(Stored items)
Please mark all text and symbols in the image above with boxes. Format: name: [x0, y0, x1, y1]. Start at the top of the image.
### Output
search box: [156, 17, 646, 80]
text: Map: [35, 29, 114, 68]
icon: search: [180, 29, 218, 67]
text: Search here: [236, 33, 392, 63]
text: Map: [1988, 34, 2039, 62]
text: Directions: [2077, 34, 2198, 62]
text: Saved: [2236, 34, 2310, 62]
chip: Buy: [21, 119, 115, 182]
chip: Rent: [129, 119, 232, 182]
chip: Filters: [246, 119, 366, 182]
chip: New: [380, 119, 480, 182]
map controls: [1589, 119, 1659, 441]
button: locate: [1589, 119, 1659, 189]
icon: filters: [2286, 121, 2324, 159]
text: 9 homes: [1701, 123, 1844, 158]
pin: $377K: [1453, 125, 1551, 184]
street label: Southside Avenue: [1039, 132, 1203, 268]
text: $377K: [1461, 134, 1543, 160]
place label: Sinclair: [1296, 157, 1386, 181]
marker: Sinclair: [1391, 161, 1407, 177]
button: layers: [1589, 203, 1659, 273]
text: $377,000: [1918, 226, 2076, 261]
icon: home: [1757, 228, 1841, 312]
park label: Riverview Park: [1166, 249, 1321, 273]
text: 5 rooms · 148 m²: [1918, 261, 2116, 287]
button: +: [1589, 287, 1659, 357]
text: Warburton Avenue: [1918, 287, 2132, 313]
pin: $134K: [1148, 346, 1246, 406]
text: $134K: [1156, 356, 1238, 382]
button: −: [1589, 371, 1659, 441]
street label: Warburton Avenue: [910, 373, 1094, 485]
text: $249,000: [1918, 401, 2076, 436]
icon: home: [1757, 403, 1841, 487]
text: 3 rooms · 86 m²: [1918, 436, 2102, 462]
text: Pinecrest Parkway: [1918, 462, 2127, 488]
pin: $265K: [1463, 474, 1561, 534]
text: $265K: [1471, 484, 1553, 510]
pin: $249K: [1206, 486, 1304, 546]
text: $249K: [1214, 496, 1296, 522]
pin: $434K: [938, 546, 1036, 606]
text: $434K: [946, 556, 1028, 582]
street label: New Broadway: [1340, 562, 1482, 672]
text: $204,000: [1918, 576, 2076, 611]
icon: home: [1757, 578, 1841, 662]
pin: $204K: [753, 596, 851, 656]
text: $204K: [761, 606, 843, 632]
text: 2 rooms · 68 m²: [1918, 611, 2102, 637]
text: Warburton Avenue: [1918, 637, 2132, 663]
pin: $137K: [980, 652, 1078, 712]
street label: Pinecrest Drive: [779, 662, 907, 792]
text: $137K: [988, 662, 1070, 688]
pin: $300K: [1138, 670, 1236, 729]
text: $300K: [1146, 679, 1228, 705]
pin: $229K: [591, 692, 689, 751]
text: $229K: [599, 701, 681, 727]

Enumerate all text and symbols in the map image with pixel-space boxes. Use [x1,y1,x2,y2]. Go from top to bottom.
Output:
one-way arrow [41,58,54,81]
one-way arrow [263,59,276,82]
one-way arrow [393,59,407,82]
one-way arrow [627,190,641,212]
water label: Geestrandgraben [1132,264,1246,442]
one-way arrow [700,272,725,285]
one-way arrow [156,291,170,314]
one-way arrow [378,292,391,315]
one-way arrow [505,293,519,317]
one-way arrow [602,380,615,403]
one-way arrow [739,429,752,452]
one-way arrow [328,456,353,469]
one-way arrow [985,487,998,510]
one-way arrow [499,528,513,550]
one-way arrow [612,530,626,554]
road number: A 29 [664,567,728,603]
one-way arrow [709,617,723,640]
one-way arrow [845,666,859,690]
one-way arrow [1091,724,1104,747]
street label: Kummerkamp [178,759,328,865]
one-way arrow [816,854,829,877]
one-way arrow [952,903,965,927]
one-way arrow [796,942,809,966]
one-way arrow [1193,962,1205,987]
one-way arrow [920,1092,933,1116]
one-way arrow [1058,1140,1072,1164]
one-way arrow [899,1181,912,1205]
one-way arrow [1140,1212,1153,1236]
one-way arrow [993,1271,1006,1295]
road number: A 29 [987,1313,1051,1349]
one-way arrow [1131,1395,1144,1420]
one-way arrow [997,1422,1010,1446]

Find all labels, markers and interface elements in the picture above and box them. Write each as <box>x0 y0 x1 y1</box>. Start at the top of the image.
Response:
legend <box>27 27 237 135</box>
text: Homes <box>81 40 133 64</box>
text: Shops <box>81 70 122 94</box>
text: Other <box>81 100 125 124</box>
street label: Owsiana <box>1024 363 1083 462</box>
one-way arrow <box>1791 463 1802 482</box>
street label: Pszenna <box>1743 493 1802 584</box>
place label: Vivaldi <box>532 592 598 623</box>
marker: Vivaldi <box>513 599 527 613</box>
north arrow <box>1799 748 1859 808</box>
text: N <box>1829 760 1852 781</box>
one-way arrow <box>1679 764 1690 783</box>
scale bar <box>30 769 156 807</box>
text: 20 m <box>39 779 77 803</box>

[Work task] Which of the lines above contain "Warburton"? Return them all.

[Result]
text: Warburton Avenue: [1918, 287, 2132, 313]
street label: Warburton Avenue: [910, 373, 1094, 485]
text: Warburton Avenue: [1918, 637, 2132, 663]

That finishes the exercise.